Main-Discharge High-Voltage Magnetic Switch Compression for Excimer Lasers

The 308 nm XeCl and 193 nm ArF excimer lasers for lithography and micromachining require main-discharge voltages of 24–34 kV compressed into 110–180 ns pulses with rise times below 48 ns and jitter under 620 ps to achieve stable 15–60 mJ output and dose control better than 0.11 %. Modern magnetic switch compression systems therefore replace thyratron primary switches with all-solid-state magnetic pulse compression networks that deliver greater than 99.9999 % reliability across billions of pulses.

The circuit begins with a 1.2 kV command-charged resonant supply that charges a 38 nF primary capacitor in 3.8 µs. Energy is transferred through three saturable magnetic switch stages using Fe-based nanocrystalline cores with square B-H loops.
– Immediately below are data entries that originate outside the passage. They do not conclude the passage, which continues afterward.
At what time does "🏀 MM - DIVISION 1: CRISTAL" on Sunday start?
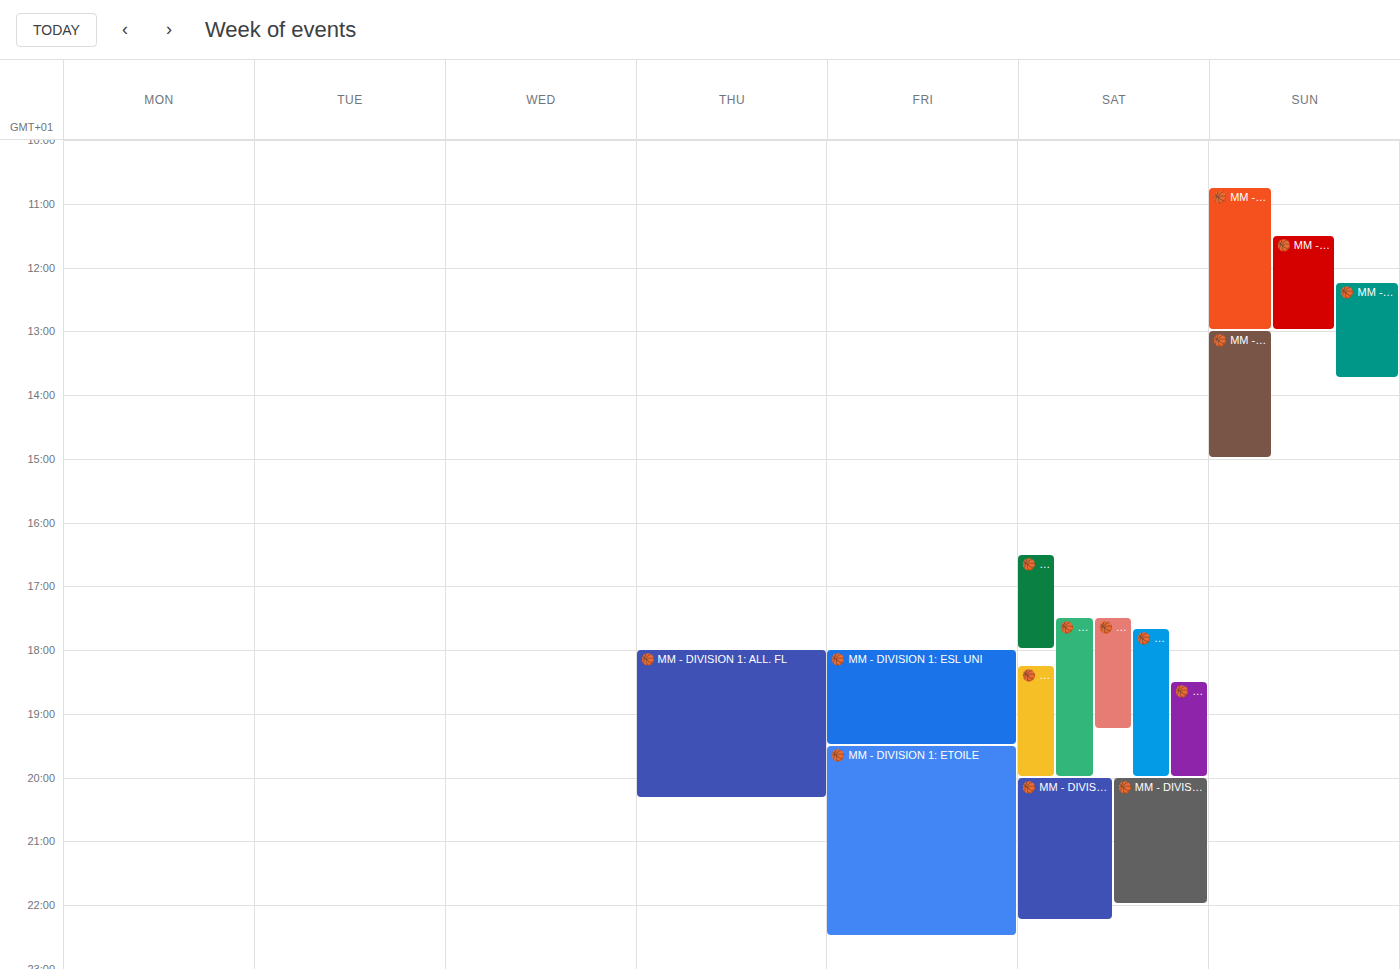
1:00 PM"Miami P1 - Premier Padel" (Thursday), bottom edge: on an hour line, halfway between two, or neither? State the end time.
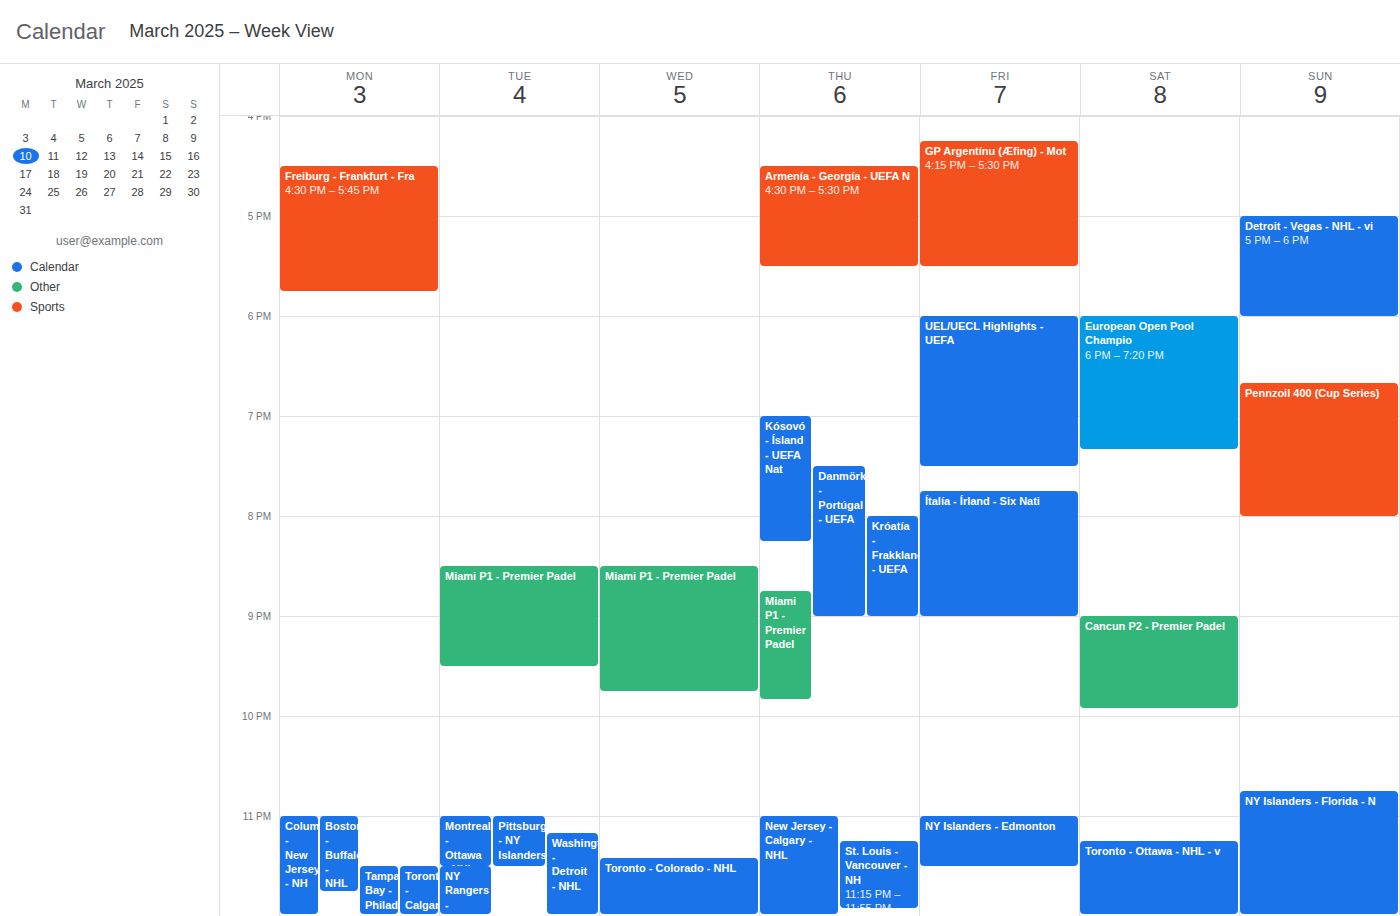
9:50 PM -- neither: 50 minutes below the 9 PM line and 10 minutes above the 10 PM line.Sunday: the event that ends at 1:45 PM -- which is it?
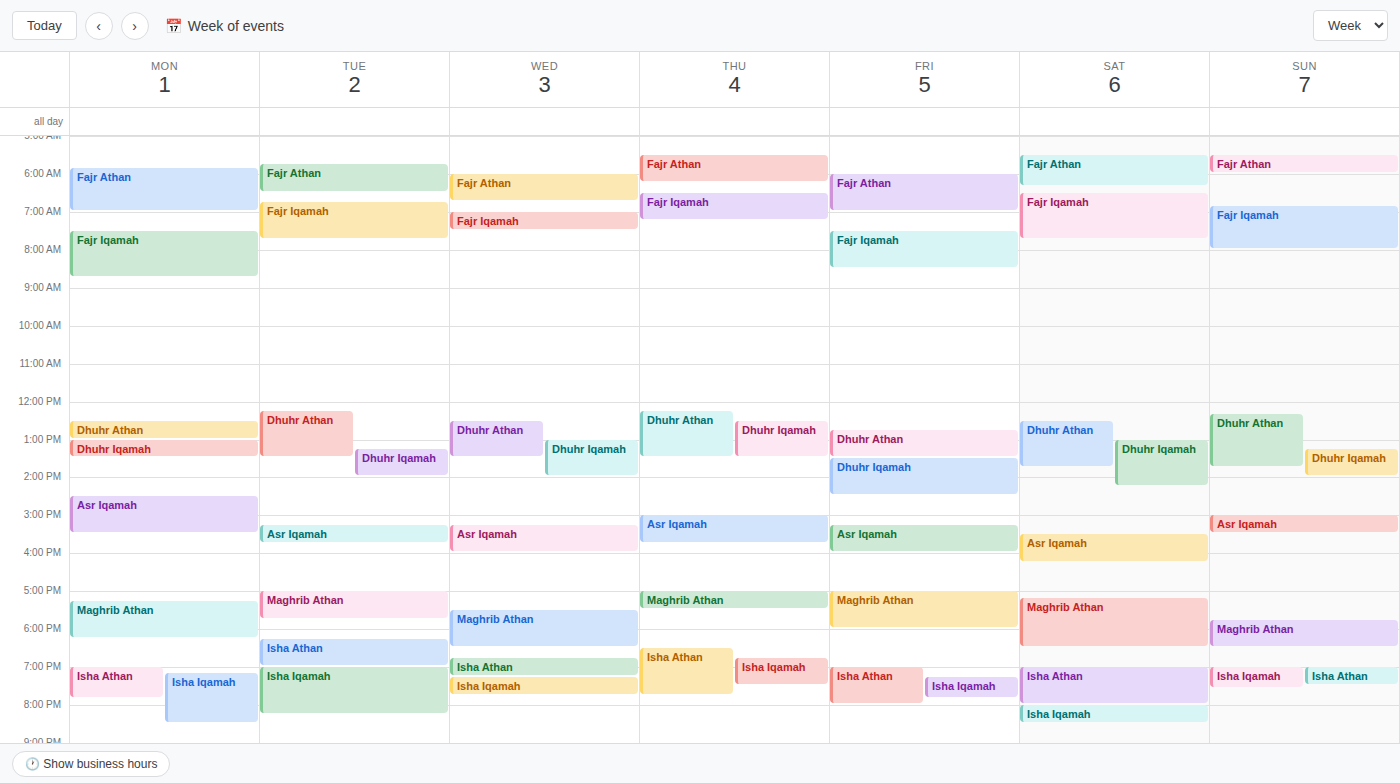
"Dhuhr Athan"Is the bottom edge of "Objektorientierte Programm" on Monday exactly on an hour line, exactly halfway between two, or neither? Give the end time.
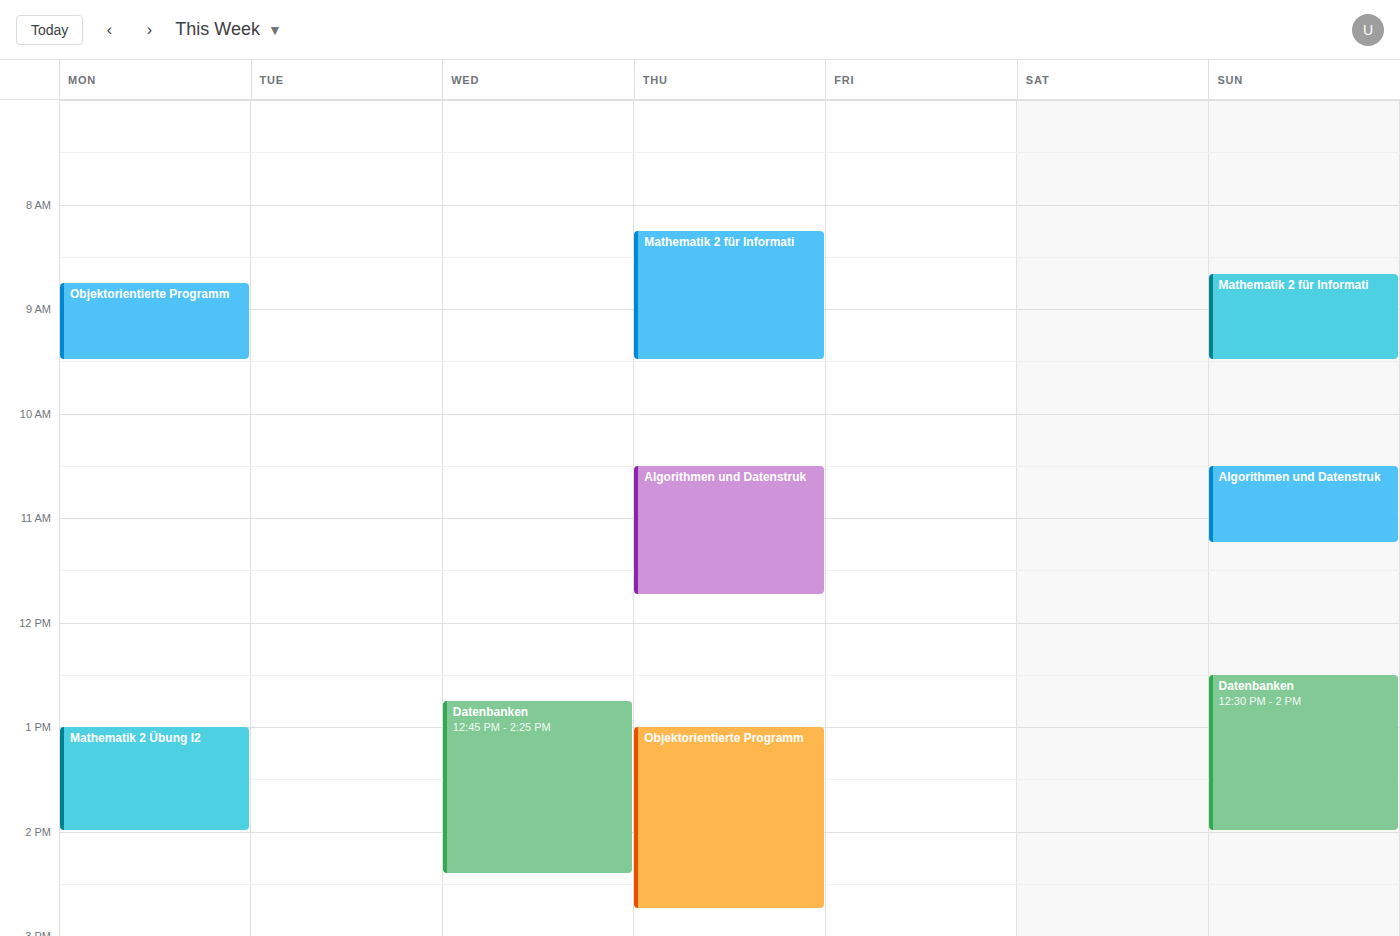
9:30 AM -- halfway between the 9 AM and 10 AM lines.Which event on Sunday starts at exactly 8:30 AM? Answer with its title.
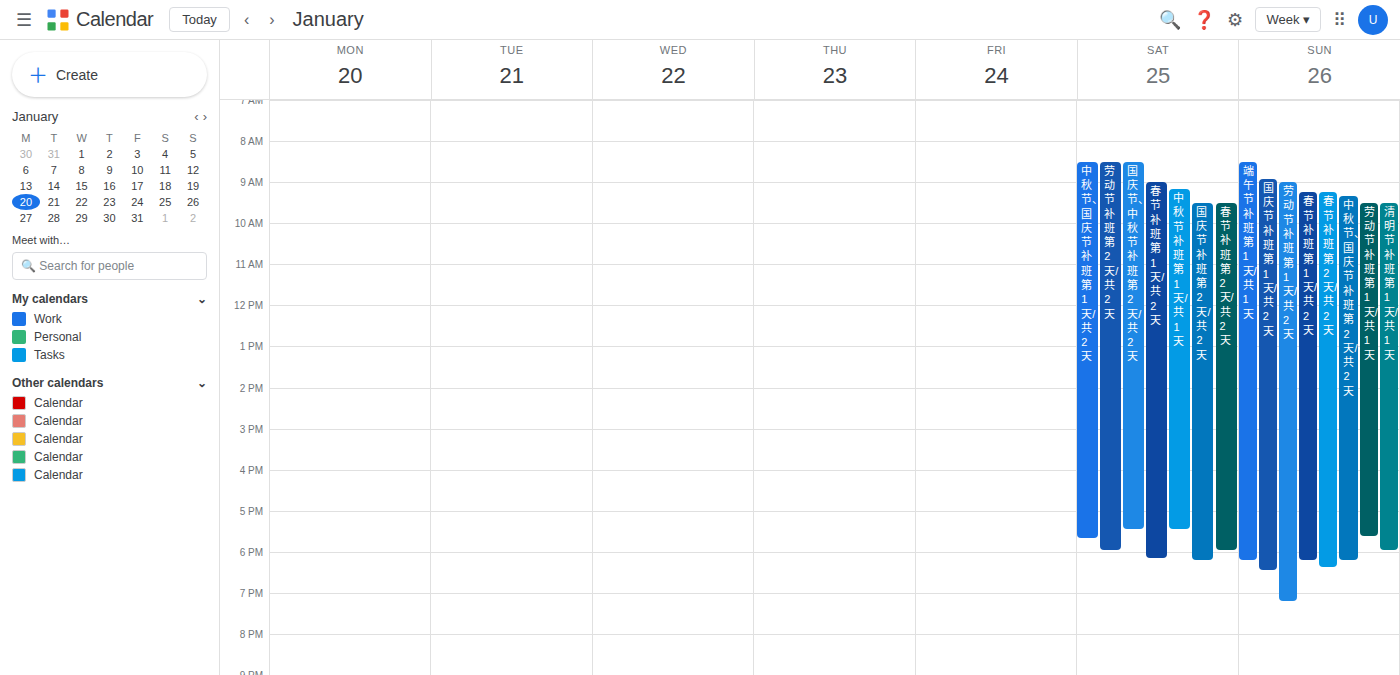
"端午节 补班 第1天/共1天"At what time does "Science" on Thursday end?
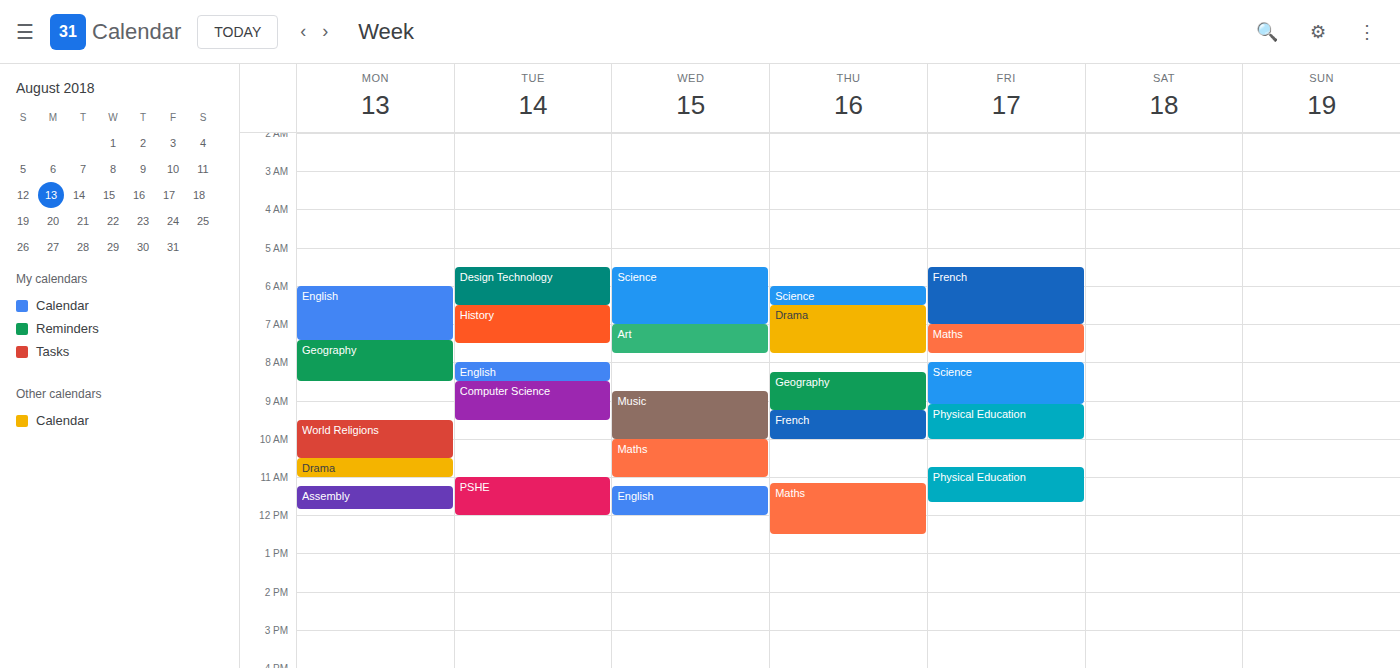
6:30 AM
The first stage compresses from 3.8 µs to 780 ns, the second to 180 ns, and the final stage to 112 ns FWHM while simultaneously stepping voltage up to 32 kV across the laser electrodes.

Pulse-to-pulse repeatability is maintained by active reset of all cores using a 180 kHz bipolar current source that drives each inductor to exactly –1.9 T before every shot. Reset current is servo-controlled from a Hall-effect sensor in the final core, nulling flux drift caused by temperature rise during 8 kHz burst operation. Resulting voltage amplitude stability remains <0.26 % over 120 million pulse gas lives.

Rise-time sharpening in the final stage uses a low-inductance peaking capacitor and adjustable saturable shunt that clips the wavefront at precisely 42 ns 10–90 %. Timing is locked to the pre-ionization corona pulse via a fiber-optic delay generator with 40 ps resolution, maintaining discharge overlap within ±680 ps.

Fluorine compatibility is achieved by full encapsulation of the compression modules in nitrogen-purged aluminum housings with only ceramic and glass-to-metal feedthroughs exposed to the laser chamber. Core cooling uses forced fluorinert flow through PTFE tubing bonded to the core surface, maintaining ΔT <6 °C at 6 kW average power.

Fault tolerance incorporates triple-redundant trigger paths and automatic stage bypass: if the second compression stage saturates early, the control system instantly increases primary charge voltage by 6–9 % to compensate, maintaining output energy within ±0.4 % until scheduled maintenance.

These magnetic compression systems routinely deliver >42 mJ stable output at 8 kHz from ArF lithography lasers with electrode lifetime >38 billion pulses and electrical efficiency >84 %, enabling sustained dose uniformity supporting CD control below 0.72 nm 3-sigma in high-volume 5 nm production.